KING CITY — Blue Zones Project Monterey County hosted a community-wide event last Sunday to kick off the beginning of King City being the newest location within the healthcare initiative’s expansion into South Monterey County.
“The Blue Zones Project is a countywide well-being initiative that helps make healthy choices easier for everyone in our community, and King City was chosen to become a certified Blue Zones Project city,” Mayor Mike LeBarre said. “When our entire community participates, from our work sites and schools and restaurants and grocery stores, these small changes create huge benefits for all of us.”
Attendees of the Aug. 21 event included numerous families who browsed dozens of booths along the 200 and 300 blocks of Broadway, participated in healthy activities, watched performances and learned how to improve the quality and length of their lives.
“Our environment is set up to encourage unhealthy choices, thinking of things that are quick and fast and easy, instead of thoughtful and mindful and healthy,” said Tiffany DiTullio, executive director of Blue Zones Project Monterey County (BZPMC). “And while we live longer than our previous generations, we live sicker.”
DiTullio said policy and environment changes already implemented in King City included creation of walking maps for the city, optimizing local school lunches, working with schools to hold recess before lunch, increasing diabetes education, creating healthy options at restaurants, changing grocery stores to include more local produce and have healthy snacks rather than candy at the checkout area.
“Right now 50% of Monterey County residents don’t have access to the recommended daily amount of fresh fruits and vegetables,” she said.
La Plaza Bakery was highlighted as the first BZPMC certification for healthy additions to its menu, with DiTullio crediting the business for having all locations certified in the county. LeBarre credited The Cork & Plough and El Compa Grill with working toward their own certification.

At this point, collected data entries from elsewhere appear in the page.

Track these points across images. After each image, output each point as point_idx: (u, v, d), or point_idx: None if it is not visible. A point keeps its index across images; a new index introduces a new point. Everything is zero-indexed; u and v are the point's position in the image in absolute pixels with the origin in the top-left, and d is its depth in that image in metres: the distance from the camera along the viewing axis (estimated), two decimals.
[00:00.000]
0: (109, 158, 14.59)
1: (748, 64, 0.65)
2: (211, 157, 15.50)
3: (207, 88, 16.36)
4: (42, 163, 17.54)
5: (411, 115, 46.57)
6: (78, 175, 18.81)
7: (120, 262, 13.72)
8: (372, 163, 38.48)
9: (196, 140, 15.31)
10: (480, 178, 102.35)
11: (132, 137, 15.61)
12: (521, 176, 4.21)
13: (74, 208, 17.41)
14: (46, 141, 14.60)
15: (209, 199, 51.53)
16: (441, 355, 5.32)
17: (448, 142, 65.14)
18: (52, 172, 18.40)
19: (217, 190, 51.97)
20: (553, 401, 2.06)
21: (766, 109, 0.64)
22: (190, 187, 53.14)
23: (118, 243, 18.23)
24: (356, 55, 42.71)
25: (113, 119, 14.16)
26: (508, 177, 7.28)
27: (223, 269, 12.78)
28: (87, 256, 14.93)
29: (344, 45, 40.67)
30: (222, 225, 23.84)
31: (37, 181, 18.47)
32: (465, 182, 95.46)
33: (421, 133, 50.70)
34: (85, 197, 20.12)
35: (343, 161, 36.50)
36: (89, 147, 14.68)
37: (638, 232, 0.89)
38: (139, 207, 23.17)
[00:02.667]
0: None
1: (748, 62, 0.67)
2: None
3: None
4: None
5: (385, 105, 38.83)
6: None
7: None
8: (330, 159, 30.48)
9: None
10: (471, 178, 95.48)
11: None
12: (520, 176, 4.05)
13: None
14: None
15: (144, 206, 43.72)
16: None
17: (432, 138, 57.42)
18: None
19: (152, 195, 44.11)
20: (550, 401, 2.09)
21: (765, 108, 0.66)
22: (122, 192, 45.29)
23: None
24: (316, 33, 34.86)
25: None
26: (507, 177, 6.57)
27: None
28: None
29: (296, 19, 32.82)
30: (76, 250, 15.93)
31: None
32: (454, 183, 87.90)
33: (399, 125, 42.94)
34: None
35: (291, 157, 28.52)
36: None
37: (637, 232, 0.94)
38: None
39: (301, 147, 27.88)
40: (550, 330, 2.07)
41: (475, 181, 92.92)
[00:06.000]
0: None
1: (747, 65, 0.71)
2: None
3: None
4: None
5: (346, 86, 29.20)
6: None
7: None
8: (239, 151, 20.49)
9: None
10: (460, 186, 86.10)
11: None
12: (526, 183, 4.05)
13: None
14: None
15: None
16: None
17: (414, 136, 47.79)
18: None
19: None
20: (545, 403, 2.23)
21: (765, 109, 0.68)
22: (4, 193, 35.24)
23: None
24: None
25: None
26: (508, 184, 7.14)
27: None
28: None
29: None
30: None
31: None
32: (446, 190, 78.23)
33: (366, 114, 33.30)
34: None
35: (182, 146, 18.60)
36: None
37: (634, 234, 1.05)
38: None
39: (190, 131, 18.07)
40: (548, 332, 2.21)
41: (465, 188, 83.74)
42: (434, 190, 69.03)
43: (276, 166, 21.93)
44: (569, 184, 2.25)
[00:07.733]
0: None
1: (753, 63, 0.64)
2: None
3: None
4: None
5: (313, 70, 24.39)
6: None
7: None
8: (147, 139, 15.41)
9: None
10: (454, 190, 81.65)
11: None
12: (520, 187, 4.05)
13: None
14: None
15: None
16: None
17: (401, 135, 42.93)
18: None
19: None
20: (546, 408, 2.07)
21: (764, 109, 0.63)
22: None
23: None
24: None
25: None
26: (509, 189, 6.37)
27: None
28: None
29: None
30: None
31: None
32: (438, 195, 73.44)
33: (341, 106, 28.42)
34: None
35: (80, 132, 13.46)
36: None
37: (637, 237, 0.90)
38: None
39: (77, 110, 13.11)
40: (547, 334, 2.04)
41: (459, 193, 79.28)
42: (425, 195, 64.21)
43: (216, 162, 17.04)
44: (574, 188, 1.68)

“One of the goals of Blue Zones is to encourage restaurants to have one Blue Zone approved dish,” LeBarre said. “Generally, there’s always a vegetarian option, but with this they look at popular dishes and how you make that healthy.”
LeBarre explained he wanted residents to get involved in the city’s journey and learn how they can transform the well-being of those in Monterey County and King City.

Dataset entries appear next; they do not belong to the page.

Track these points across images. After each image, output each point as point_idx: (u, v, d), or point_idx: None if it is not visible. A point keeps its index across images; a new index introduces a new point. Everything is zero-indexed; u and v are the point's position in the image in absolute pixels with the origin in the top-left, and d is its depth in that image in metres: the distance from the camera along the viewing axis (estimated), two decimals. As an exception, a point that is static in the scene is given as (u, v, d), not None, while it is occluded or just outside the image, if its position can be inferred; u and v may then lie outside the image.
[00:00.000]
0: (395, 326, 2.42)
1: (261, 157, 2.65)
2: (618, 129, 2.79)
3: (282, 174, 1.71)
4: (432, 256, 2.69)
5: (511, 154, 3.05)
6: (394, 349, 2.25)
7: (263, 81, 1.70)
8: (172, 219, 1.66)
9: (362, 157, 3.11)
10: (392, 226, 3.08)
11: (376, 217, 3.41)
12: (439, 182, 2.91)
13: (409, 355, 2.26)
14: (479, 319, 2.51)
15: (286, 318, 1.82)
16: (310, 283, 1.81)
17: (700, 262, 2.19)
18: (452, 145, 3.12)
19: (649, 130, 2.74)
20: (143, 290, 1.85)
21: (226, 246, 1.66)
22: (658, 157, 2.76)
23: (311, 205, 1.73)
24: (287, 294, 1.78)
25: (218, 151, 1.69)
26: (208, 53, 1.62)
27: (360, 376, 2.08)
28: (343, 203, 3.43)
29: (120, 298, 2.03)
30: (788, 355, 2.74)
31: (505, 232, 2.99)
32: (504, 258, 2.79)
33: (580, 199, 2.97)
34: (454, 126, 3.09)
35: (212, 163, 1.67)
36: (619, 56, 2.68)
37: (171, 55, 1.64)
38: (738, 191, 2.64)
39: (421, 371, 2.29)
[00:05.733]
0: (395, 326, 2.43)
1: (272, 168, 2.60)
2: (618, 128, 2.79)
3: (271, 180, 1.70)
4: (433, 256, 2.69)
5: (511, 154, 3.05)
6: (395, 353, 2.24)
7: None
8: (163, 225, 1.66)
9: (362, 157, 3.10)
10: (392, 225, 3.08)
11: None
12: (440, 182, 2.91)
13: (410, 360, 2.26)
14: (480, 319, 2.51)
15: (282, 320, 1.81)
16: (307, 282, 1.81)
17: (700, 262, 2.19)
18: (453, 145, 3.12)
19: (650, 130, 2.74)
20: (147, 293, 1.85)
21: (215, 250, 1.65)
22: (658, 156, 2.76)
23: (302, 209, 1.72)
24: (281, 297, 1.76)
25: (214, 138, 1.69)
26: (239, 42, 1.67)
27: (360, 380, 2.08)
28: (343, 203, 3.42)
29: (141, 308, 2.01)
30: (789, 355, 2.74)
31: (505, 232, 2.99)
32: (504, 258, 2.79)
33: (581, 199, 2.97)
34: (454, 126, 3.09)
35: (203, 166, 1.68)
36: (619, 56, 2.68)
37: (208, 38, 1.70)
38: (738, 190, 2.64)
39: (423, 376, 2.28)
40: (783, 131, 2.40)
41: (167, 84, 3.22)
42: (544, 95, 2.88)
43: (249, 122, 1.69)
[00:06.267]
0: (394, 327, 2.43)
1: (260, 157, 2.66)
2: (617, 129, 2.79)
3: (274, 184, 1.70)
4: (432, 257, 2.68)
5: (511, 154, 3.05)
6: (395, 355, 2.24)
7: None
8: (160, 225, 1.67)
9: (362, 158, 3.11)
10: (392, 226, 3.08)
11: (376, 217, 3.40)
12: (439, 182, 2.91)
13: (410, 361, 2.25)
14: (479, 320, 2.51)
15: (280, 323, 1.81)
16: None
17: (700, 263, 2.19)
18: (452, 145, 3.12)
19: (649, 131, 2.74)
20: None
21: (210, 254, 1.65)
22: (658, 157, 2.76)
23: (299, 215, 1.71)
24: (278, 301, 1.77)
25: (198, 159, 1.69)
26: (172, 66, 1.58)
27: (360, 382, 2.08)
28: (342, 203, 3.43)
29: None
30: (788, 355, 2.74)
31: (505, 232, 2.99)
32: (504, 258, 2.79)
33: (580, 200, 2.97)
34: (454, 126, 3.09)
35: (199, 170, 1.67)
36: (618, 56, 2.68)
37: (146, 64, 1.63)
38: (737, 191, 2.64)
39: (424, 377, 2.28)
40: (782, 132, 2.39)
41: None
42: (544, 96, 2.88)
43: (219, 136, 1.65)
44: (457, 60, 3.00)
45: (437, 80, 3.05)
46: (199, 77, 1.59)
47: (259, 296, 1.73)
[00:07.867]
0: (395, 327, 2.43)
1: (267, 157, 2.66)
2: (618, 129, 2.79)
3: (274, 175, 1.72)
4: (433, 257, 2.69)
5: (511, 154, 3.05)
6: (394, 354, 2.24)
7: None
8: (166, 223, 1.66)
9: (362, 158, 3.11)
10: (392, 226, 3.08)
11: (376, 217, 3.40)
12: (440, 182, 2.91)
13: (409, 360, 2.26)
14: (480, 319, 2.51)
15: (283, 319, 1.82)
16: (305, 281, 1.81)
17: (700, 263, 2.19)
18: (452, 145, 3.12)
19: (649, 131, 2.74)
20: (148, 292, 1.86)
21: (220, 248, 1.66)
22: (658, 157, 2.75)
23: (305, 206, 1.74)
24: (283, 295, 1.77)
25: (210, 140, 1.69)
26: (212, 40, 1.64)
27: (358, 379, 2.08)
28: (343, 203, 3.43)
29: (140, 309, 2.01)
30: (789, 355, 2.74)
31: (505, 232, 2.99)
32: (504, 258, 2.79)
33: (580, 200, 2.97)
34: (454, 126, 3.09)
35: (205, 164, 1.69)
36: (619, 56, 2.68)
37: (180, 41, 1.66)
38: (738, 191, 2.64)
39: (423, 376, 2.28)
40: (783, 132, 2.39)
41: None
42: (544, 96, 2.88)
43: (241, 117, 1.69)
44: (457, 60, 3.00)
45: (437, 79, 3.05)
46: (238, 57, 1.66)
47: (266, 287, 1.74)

“Together we can make our community a healthier, happier place to live, work and play,” he said.
Liz Bailey, aquatic aerobics instructor at King City Recreation Center, took the main stage in one of the first highlighted activities, during which she led a dynamic warm-up workout. She demonstrated multiple moves to get the blood flowing and also noted how people with limited mobility could modify the movements.
“Any movement is better than not doing anything at all,” Bailey said of the importance of moving. “It doesn’t have to be a drastic workout. Even getting up out of bed and going for a light walk if you’re a beginner.”

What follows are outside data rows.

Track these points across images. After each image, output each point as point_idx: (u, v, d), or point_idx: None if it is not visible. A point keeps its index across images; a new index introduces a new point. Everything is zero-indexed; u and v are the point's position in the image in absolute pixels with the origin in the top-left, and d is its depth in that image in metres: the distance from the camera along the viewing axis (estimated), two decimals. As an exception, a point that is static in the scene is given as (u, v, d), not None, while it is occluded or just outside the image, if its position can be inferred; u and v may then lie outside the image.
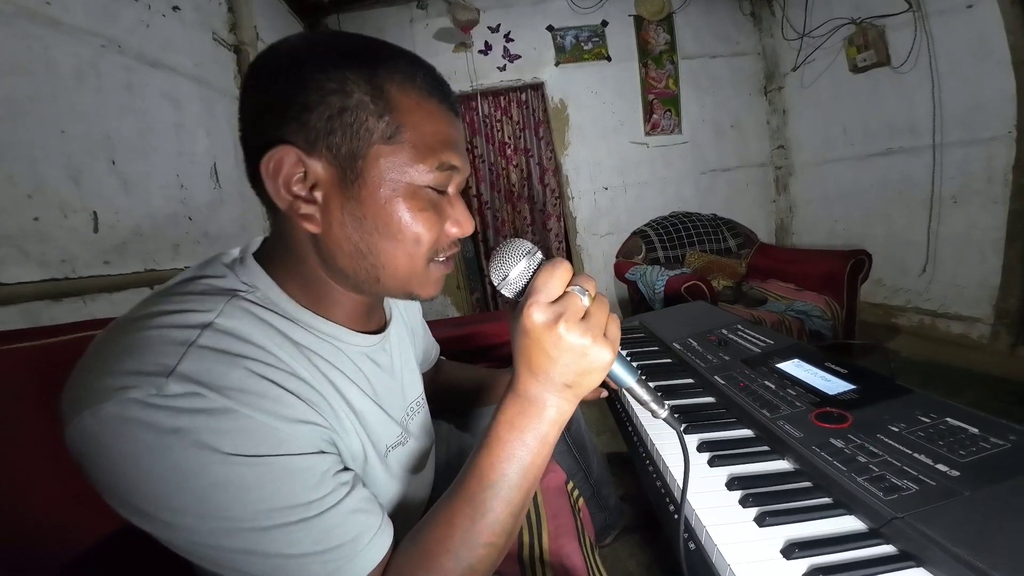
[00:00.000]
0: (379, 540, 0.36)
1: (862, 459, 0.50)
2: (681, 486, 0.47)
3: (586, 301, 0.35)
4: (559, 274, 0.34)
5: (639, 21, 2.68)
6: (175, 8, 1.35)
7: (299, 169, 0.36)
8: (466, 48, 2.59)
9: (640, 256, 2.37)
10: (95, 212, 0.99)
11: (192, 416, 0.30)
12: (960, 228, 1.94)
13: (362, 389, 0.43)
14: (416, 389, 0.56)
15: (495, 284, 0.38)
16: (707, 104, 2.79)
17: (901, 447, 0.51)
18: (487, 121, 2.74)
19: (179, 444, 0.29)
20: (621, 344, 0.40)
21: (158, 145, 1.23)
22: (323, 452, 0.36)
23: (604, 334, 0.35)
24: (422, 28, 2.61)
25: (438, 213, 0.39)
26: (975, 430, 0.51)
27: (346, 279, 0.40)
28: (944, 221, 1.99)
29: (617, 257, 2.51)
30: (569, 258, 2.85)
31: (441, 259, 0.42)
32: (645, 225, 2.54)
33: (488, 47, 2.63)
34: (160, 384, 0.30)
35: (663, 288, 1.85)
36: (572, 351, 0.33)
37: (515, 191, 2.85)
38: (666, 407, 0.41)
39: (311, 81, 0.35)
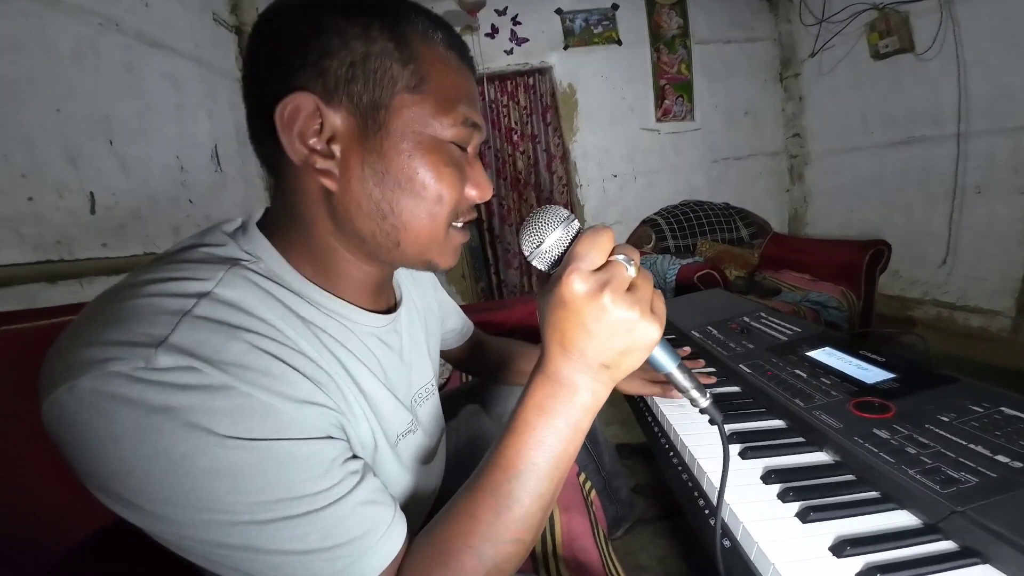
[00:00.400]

While Bailey showed off multiple moves as a warm-up for an active day, she explained any activity like moving around during a walk or while doing chores is better than sitting down for a prolonged period.
DiTullio went over the history of Blue Zones, with the Monterey County project having started in 2018 as Blue Zones Project Salinas, before sponsors and organizers realized there was a need an interest throughout the entire county.
The project expanded to the peninsula and then countywide in 2021, and this month marks the official beginning of the project in both King City and Gonzales.
The overall project was sparked in 2005 by National Geographic explorer Dan Buettner, when he published findings that certain areas extended and improved the lives of the communities through healthy practices and mindsets.
A large public event was a necessary step as a kickoff to demonstrate to residents what was in mind with a changed community, DiTullio explained.
The community-wide kickoff for Gonzales took place Aug. 28 at Central Park.